The toy is often marketed toward children using popular movies or television shows as themes for building kits. But many builders, like Hanson, find it’s more fun when they ignore the instructions.

“I like building houses and diners and stuff. I like building differing things and creating different things,” said Autumn Milsna, 8, of Middleton. She said the build she is most proud of creating is a spa she made out of loose bricks at her after-school program.

Jefferson Hofmann

Jefferson Hofmann, a builder with WisLUG, shows off his creations to visitors at BrickUniverse. 

The members of the Wisconsin Lego Users Group, or WisLUG, showed off what builders can do with Lego when they open their minds.
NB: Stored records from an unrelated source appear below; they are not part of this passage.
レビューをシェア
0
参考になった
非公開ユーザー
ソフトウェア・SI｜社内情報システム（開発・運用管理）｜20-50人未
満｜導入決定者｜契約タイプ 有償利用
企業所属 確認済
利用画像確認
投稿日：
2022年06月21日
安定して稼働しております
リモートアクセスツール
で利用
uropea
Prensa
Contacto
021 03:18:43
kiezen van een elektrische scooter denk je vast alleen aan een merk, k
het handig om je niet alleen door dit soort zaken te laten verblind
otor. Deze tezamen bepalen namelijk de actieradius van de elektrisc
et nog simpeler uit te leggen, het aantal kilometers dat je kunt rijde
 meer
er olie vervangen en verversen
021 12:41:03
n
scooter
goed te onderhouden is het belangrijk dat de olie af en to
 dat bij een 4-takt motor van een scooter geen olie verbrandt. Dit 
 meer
The adult creators built a tropical landscape including a pirate ship, a duck that moved its legs when pushed forward to look as if it was walking and even a functioning train to circle around a block of buildings.
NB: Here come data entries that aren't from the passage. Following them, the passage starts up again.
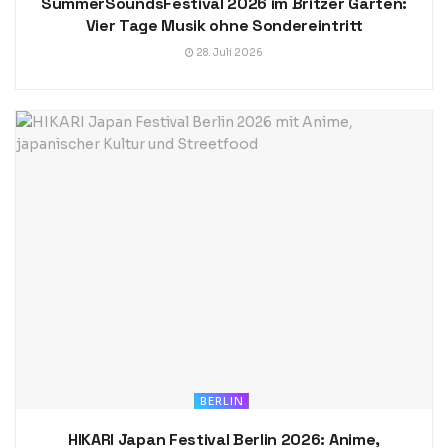
SummerSoundsFestival 2026 im Britzer Garten:
Vier Tage Musik ohne Sondereintritt
28. Juli 2026
BERLIN
HIKARI Japan Festival Berlin 2026: Anime,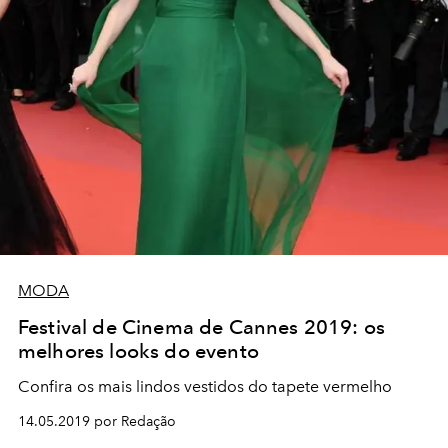
MODA
Festival de Cinema de Cannes 2019: os
melhores looks do evento
Confira os mais lindos vestidos do tapete vermelho
14.05.2019 por Redação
“We love coming here and seeing the reactions the kids have and a lot of the adults have to some of the stuff that we do with the bricks,” WisLUG president Andrew Beckett said.

BrickUniverse came to Madison because Beights, now 17 and a recent college graduate, sought out Monona Terrace as a venue because of its link to world-famous architect Frank Lloyd Wright.

“I was really interested in the venue with the Frank Lloyd Wright design. I thought it was interesting to have” the architecture be a part of the convention, Beights said. “Architecture and engineering and design are a big part of Lego.”

Many Lego builders use architecture as inspiration, like featured artists Jonathan Lopes, who displayed a replica of New York City’s Woolworth building, and Rocco Buttliere, who brought several creations at a 1/650th scale of their original buildings.

As a recent graduate of the Illinois Institute of Technology’s architecture program, Buttliere, 22, specializes in scale replicas with a focus on Chicago. He started by simply constructing buildings and their surrounding plaza, but soon found that building a chunk of the Chicago skyline was a better challenge.

“It’s been a great way to tie in my creative aspirations with my professional at the same time,” Buttliere said.

U.S.S. Missouri

Devin Abshere, of Madison, left, and Jaclyn Sommers, of DeForest, admire the 27-foot-long replica of the U.S.S. Missouri. The Lego battleship features blinking lights, functional hatches and a re-enactment of a scene from the movie "Titanic" on the bow. 

Some Lego enthusiasts are even able to turn their love for Lego into a career.

Brickmania, a company that sells custom build kits made with Lego, displayed its history-inspired war scenes, including a scene from the Battle of the Bulge, as well as a 27-foot-long replica of the U.S.S. Missouri created by company founder Daniel Siskind.

Adam Stasiek, manager of Brinkmania’s store in Schaumburg, Illinois, said people in the Lego business aren’t in it for the money — its about loving what you do for a living.

“I have a ton of fun with what I do,” Stasiek said. “My hobby is my job, and my job is my hobby.”